Segue poema do jornalista Flávio Tavares. Gaúcho de Lageado, ficou famoso por fazer oposição à ditadura implantada no Brasil em 1964. Militou em organizações de esquerda, ligadas à luta armada. Preso três vezes (1964, 67 e 69) foi libertado com outros 14 prisioneiros, em setembro de 69, em troca da vida embaixador norte-americano Charles Burke Elbrick e exilado no México

Neste país trabalhou no jornal Excelsior. Em 1974, foi correspondente do jornal na Argentina e também dos brasileiros Estado de São Paulo e Folha de São Paulo.
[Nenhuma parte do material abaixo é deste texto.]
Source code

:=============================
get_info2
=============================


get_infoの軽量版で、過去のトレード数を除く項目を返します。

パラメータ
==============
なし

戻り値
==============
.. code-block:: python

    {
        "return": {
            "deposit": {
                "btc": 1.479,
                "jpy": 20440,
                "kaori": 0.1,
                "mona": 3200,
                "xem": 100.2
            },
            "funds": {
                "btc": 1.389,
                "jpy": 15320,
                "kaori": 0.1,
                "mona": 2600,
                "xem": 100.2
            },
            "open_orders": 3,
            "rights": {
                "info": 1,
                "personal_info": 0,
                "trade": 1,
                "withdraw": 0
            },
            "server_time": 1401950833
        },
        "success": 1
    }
Numa visita de trabalho ao Uruguai, em julho de 1977, foi sequestrado pelos militares responsáveis por reprimir as ações em favor da democracia. Ficou detido durante 195 dias. Graças a uma campanha internacional, Tavares foi libertado, indo morar em Lisboa. Retornou ao Brasil em 1979, com a anistia.
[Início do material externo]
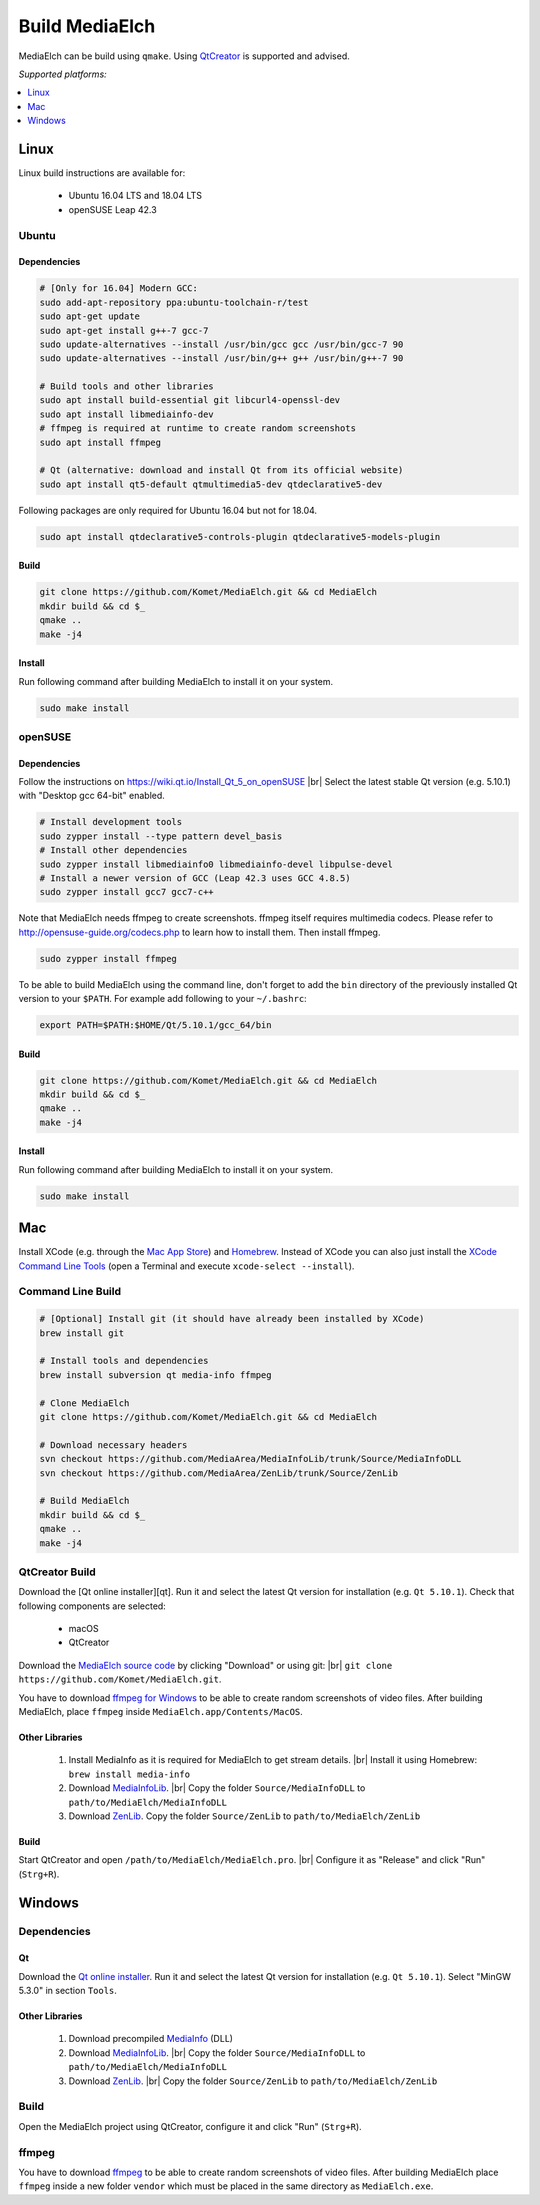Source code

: =========================================================
Build MediaElch
=========================================================

MediaElch can be build using ``qmake``.
Using `QtCreator`_ is supported and advised.

*Supported platforms:*

.. contents::
   :local:
   :depth: 1


Linux
**********************************************************

Linux build instructions are available for:

 - Ubuntu 16.04 LTS and 18.04 LTS
 - openSUSE Leap 42.3

Ubuntu
^^^^^^^^^^^^^^^^^^^^^^^^^^^^^^^^^^^^^^^^^^^^^^^^^^^^^^^^^^

Dependencies
----------------------------------------------------------

.. code-block:: sh

    # [Only for 16.04] Modern GCC:
    sudo add-apt-repository ppa:ubuntu-toolchain-r/test
    sudo apt-get update
    sudo apt-get install g++-7 gcc-7
    sudo update-alternatives --install /usr/bin/gcc gcc /usr/bin/gcc-7 90
    sudo update-alternatives --install /usr/bin/g++ g++ /usr/bin/g++-7 90

    # Build tools and other libraries
    sudo apt install build-essential git libcurl4-openssl-dev
    sudo apt install libmediainfo-dev
    # ffmpeg is required at runtime to create random screenshots
    sudo apt install ffmpeg

    # Qt (alternative: download and install Qt from its official website)
    sudo apt install qt5-default qtmultimedia5-dev qtdeclarative5-dev

Following packages are only required for Ubuntu 16.04 but not for 18.04.

.. code-block:: sh

    sudo apt install qtdeclarative5-controls-plugin qtdeclarative5-models-plugin

Build
----------------------------------------------------------

.. code-block:: sh

    git clone https://github.com/Komet/MediaElch.git && cd MediaElch
    mkdir build && cd $_
    qmake ..
    make -j4

Install
----------------------------------------------------------

Run following command after building MediaElch to install it on your system.

.. code-block:: sh

    sudo make install

openSUSE
^^^^^^^^^^^^^^^^^^^^^^^^^^^^^^^^^^^^^^^^^^^^^^^^^^^^^^^^^^

Dependencies
----------------------------------------------------------
Follow the instructions on https://wiki.qt.io/Install_Qt_5_on_openSUSE |br|
Select the latest stable Qt version (e.g. 5.10.1) with "Desktop gcc 64-bit" enabled.

.. code-block:: sh

    # Install development tools
    sudo zypper install --type pattern devel_basis
    # Install other dependencies
    sudo zypper install libmediainfo0 libmediainfo-devel libpulse-devel
    # Install a newer version of GCC (Leap 42.3 uses GCC 4.8.5)
    sudo zypper install gcc7 gcc7-c++

Note that MediaElch needs ffmpeg to create screenshots.
ffmpeg itself requires multimedia codecs. Please refer to
http://opensuse-guide.org/codecs.php to learn how to install them.
Then install ffmpeg.

.. code-block:: sh

    sudo zypper install ffmpeg

To be able to build MediaElch using the command line, don't forget to
add the ``bin`` directory of the previously installed Qt version to
your ``$PATH``. For example add following to your ``~/.bashrc``:

.. code-block:: sh

    export PATH=$PATH:$HOME/Qt/5.10.1/gcc_64/bin

Build
----------------------------------------------------------
.. code-block:: sh

    git clone https://github.com/Komet/MediaElch.git && cd MediaElch
    mkdir build && cd $_
    qmake ..
    make -j4

Install
----------------------------------------------------------
Run following command after building MediaElch to install it on your system.

.. code-block:: sh

    sudo make install

Mac
**********************************************************

Install XCode (e.g. through the `Mac App Store <https://itunes.apple.com/de/app/xcode/id497799835>`_)
and `Homebrew <https://brew.sh/>`_. Instead of XCode you can also just install the
`XCode Command Line Tools <https://developer.apple.com/library/content/technotes/tn2339/_index.html#//apple_ref/doc/uid/DTS40014588-CH1-WHAT_IS_THE_COMMAND_LINE_TOOLS_PACKAGE_>`_
(open a Terminal and execute ``xcode-select --install``).


Command Line Build
^^^^^^^^^^^^^^^^^^^^^^^^^^^^^^^^^^^^^^^^^^^^^^^^^^^^^^^^^^

.. code-block:: sh

    # [Optional] Install git (it should have already been installed by XCode)
    brew install git

    # Install tools and dependencies
    brew install subversion qt media-info ffmpeg

    # Clone MediaElch
    git clone https://github.com/Komet/MediaElch.git && cd MediaElch

    # Download necessary headers
    svn checkout https://github.com/MediaArea/MediaInfoLib/trunk/Source/MediaInfoDLL
    svn checkout https://github.com/MediaArea/ZenLib/trunk/Source/ZenLib

    # Build MediaElch
    mkdir build && cd $_
    qmake ..
    make -j4


QtCreator Build
^^^^^^^^^^^^^^^^^^^^^^^^^^^^^^^^^^^^^^^^^^^^^^^^^^^^^^^^^^

Download the [Qt online installer][qt]. Run it and select the latest Qt
version for installation (e.g. ``Qt 5.10.1``).
Check that following components are selected:

 - macOS
 - QtCreator

Download the `MediaElch source code <https://github.com/Komet/MediaElch>`_
by clicking "Download" or using git: |br|
``git clone https://github.com/Komet/MediaElch.git``.

You have to download `ffmpeg for Windows <https://evermeet.cx/ffmpeg/>`_ to be able
to create random screenshots of video files. After building MediaElch, place ``ffmpeg``
inside ``MediaElch.app/Contents/MacOS``.

Other Libraries
----------------------------------------------------------
 1. Install MediaInfo as it is required for MediaElch to get stream details. |br|
    Install it using Homebrew: ``brew install media-info``
 2. Download `MediaInfoLib <https://github.com/MediaArea/MediaInfoLib>`_. |br|
    Copy the folder ``Source/MediaInfoDLL`` to ``path/to/MediaElch/MediaInfoDLL``
 3. Download `ZenLib <https://github.com/MediaArea/ZenLib>`_.
    Copy the folder ``Source/ZenLib`` to ``path/to/MediaElch/ZenLib``

Build
----------------------------------------------------------
Start QtCreator and open ``/path/to/MediaElch/MediaElch.pro``. |br|
Configure it as "Release" and click "Run" (``Strg+R``).

Windows
**********************************************************

Dependencies
^^^^^^^^^^^^^^^^^^^^^^^^^^^^^^^^^^^^^^^^^^^^^^^^^^^^^^^^^^

Qt
----------------------------------------------------------
Download the `Qt online installer`_. Run it and select the latest Qt version
for installation (e.g. ``Qt 5.10.1``). Select "MinGW 5.3.0" in section ``Tools``.

Other Libraries
----------------------------------------------------------
 1. Download precompiled `MediaInfo <https://mediaarea.net/de/MediaInfo/Download/Windows>`_ (DLL)
 2. Download `MediaInfoLib <https://github.com/MediaArea/MediaInfoLib>`_. |br|
    Copy the folder ``Source/MediaInfoDLL`` to ``path/to/MediaElch/MediaInfoDLL``
 3. Download `ZenLib <https://github.com/MediaArea/ZenLib>`_. |br|
    Copy the folder ``Source/ZenLib`` to ``path/to/MediaElch/ZenLib``

Build
^^^^^^^^^^^^^^^^^^^^^^^^^^^^^^^^^^^^^^^^^^^^^^^^^^^^^^^^^^

Open the MediaElch project using QtCreator, configure it and click "Run" (``Strg+R``).

ffmpeg
^^^^^^^^^^^^^^^^^^^^^^^^^^^^^^^^^^^^^^^^^^^^^^^^^^^^^^^^^^
You have to download `ffmpeg <https://ffmpeg.zeranoe.com/builds/>`_ to be able
to create random screenshots of video files. After building MediaElch place
``ffmpeg`` inside a new folder ``vendor`` which must be placed in the same
directory as ``MediaElch.exe``.

.. _Qt online installer:
.. _QtCreator: https://www.qt.io/download

.. |br| raw:: html

   <br />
O poema aqui postado foi escrito quando o autor esteve no cárcere da ditadura uruguaia.

Harold



Poeminha filosófico
Flávio Tavares
Hoje sou o que penso
que teria sido
se houvesse vivido o que pensei ser,
não o que fui.

Hoje não estou preso
nem derrotado nem sozinho.
Na minha parede há grades
e não há paredes no meu mundo.
Hoje sou o que penso ser,
não o que sou.

Sou um eu que não está comigo
nem mais pode ser eu,
porque não estando onde estou
vivo cheio de coisas
que não habitaram outrora
o que eu pensei de mim.

Hoje penso que não penso nada do que penso
nem do que busquei, engendrei,
desfiz, ultrajei, construí ou vivi.
A vida é geometria tangente
que me saúda nas margens,
sem pó nem suor,
só com a minha vontade
de que tudo houvesse acontecido
como nos sonhos pensados
ou nos ritmos passados do que não fiz.

Hoje penso que sou
nada mais do que quis,
somente tudo
do que agora penso.
Hoje penso que sou Fernando Pessoa
e que morri adulto e lúcido
em 1935, um ano depois de ter nascido.